In order to provide further support to the development of real estate sector, State Bank of Pakistan (SBP) has amended its capital adequacy regulations by significantly lowering the applicable risk weight (from 200% to 100%) on banks/ DFIs’ investments in the units of Real Estate Investment Trusts (REITs). REITs are companies that raise funding from general public and institutions and deploy these funds through investment in real estate properties.
With the aforesaid changes in capital adequacy regulations, banks/DFIs will now be able to increase their investments in REITs without the need to allocate relatively large amount of capital. This will, in turn help banks to promote development of real estate sector in the country.
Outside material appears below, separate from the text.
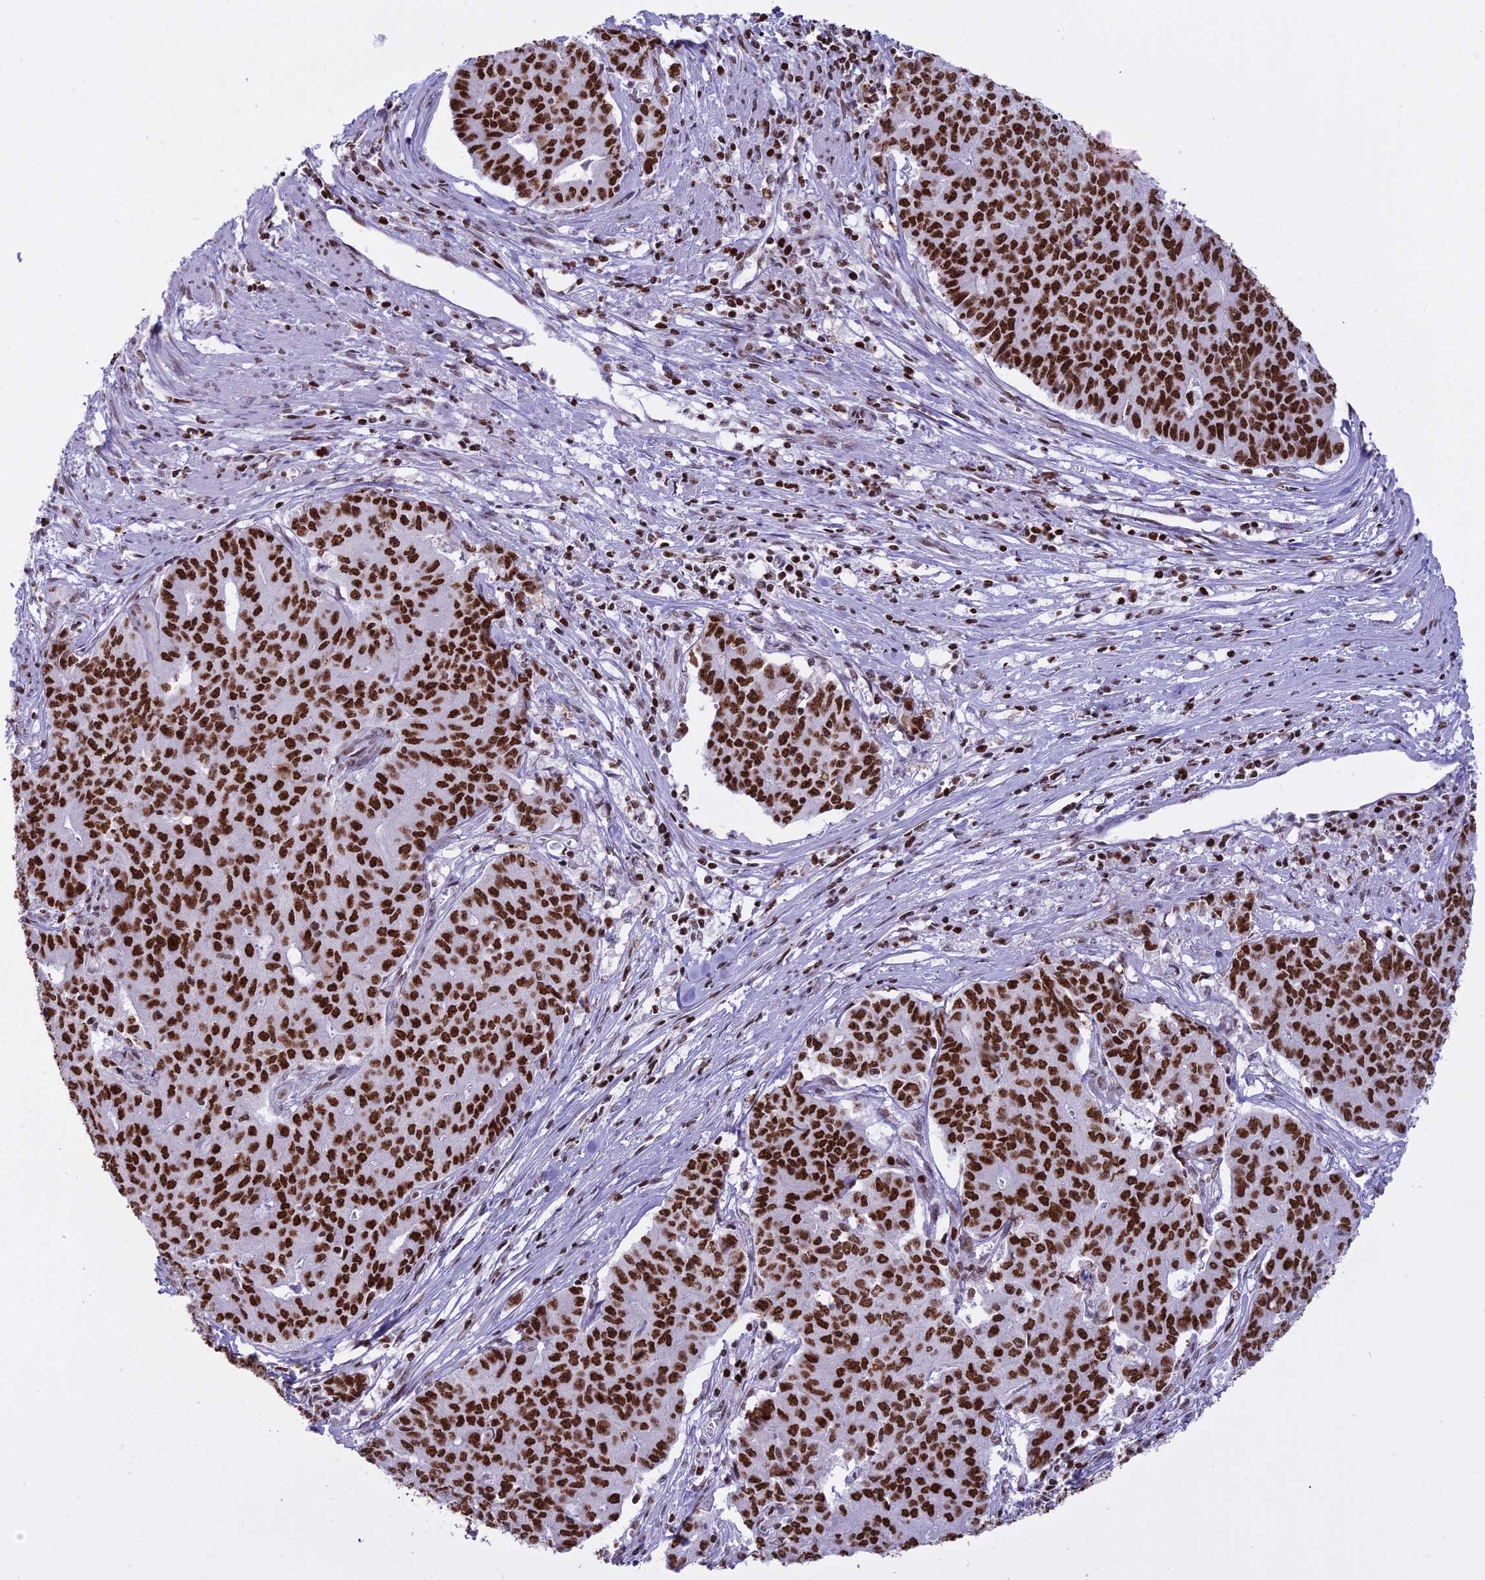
{"staining": {"intensity": "strong", "quantity": ">75%", "location": "nuclear"}, "tissue": "endometrial cancer", "cell_type": "Tumor cells", "image_type": "cancer", "snomed": [{"axis": "morphology", "description": "Adenocarcinoma, NOS"}, {"axis": "topography", "description": "Endometrium"}], "caption": "Immunohistochemical staining of human adenocarcinoma (endometrial) reveals strong nuclear protein expression in about >75% of tumor cells.", "gene": "PARP1", "patient": {"sex": "female", "age": 59}}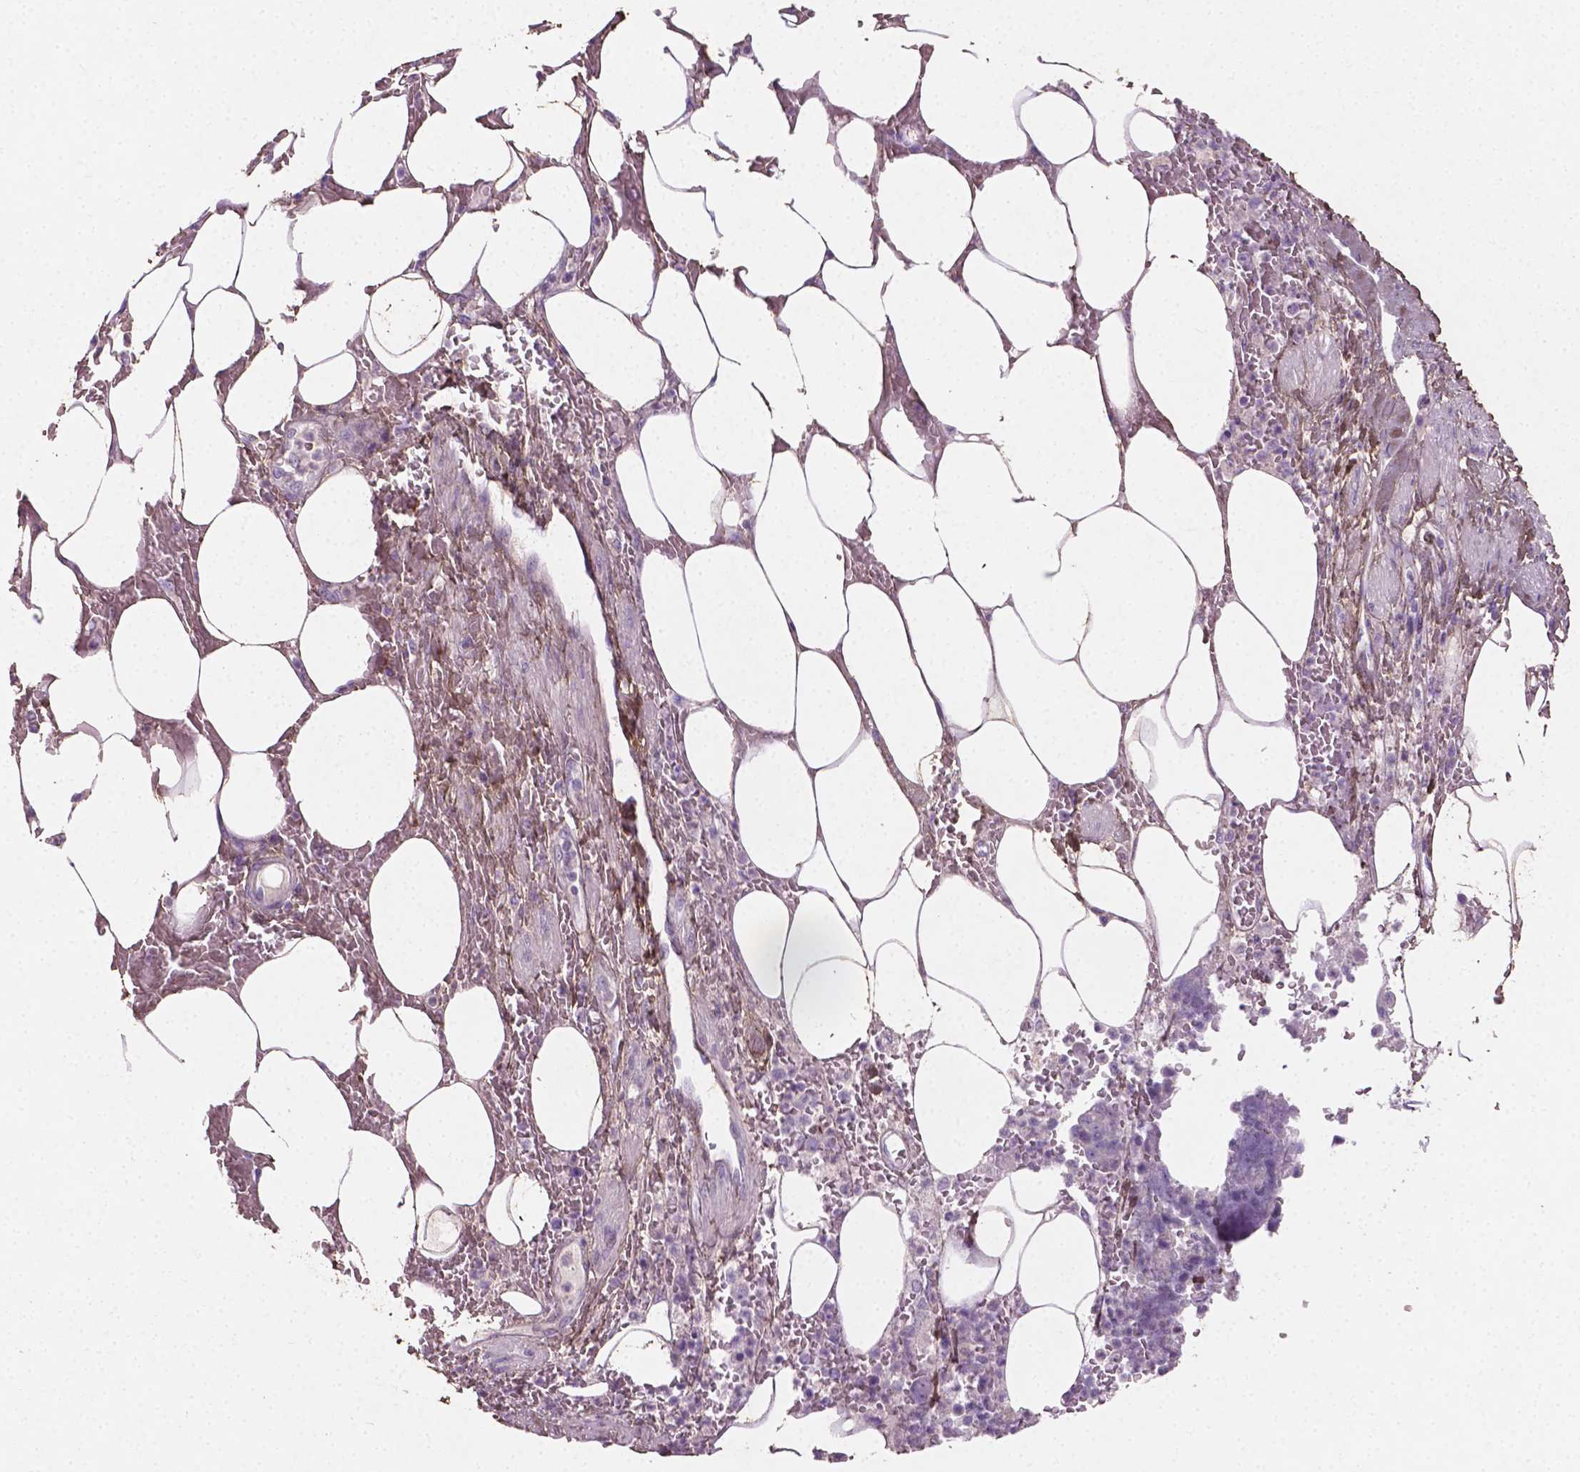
{"staining": {"intensity": "negative", "quantity": "none", "location": "none"}, "tissue": "pancreatic cancer", "cell_type": "Tumor cells", "image_type": "cancer", "snomed": [{"axis": "morphology", "description": "Adenocarcinoma, NOS"}, {"axis": "topography", "description": "Pancreas"}], "caption": "This is an immunohistochemistry (IHC) photomicrograph of pancreatic cancer (adenocarcinoma). There is no staining in tumor cells.", "gene": "DLG2", "patient": {"sex": "female", "age": 61}}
The enhanced participation of financial institutions, backed by regulatory initiatives, would also encourage REIT Management Companies to launch new REITs, providing further boost to the Government’s agenda for development of housing and construction sectors.
It may not be out of place to mention that SBP has been taking a number of regulatory steps to enhance banks/DFIs’ participation in such sectors through their financing and investment activities, In line with Government of Pakistan’s various initiatives for the development of housing and construction sector. Earlier, SBP amended certain provisions of its existing Prudential Regulations for Corporate & Commercial Banking to encourage enhanced participation and investment of banks/DFIs in the REITs that enabled banks/DFIs to make higher investments in REITs to the tune of 15% of their equity as against the previous limit of 10%. Moreover, SBP has allowed the banks to count their investments in shares/units/bonds/TFCs/Sukuks issued by REIT Management Companies towards achievement of their mandatory targets for housing and construction finance. The amendments in SBP’s capital adequacy regulations will further incentivize banks to contribute towards a well-functioning capital market for real estate sector.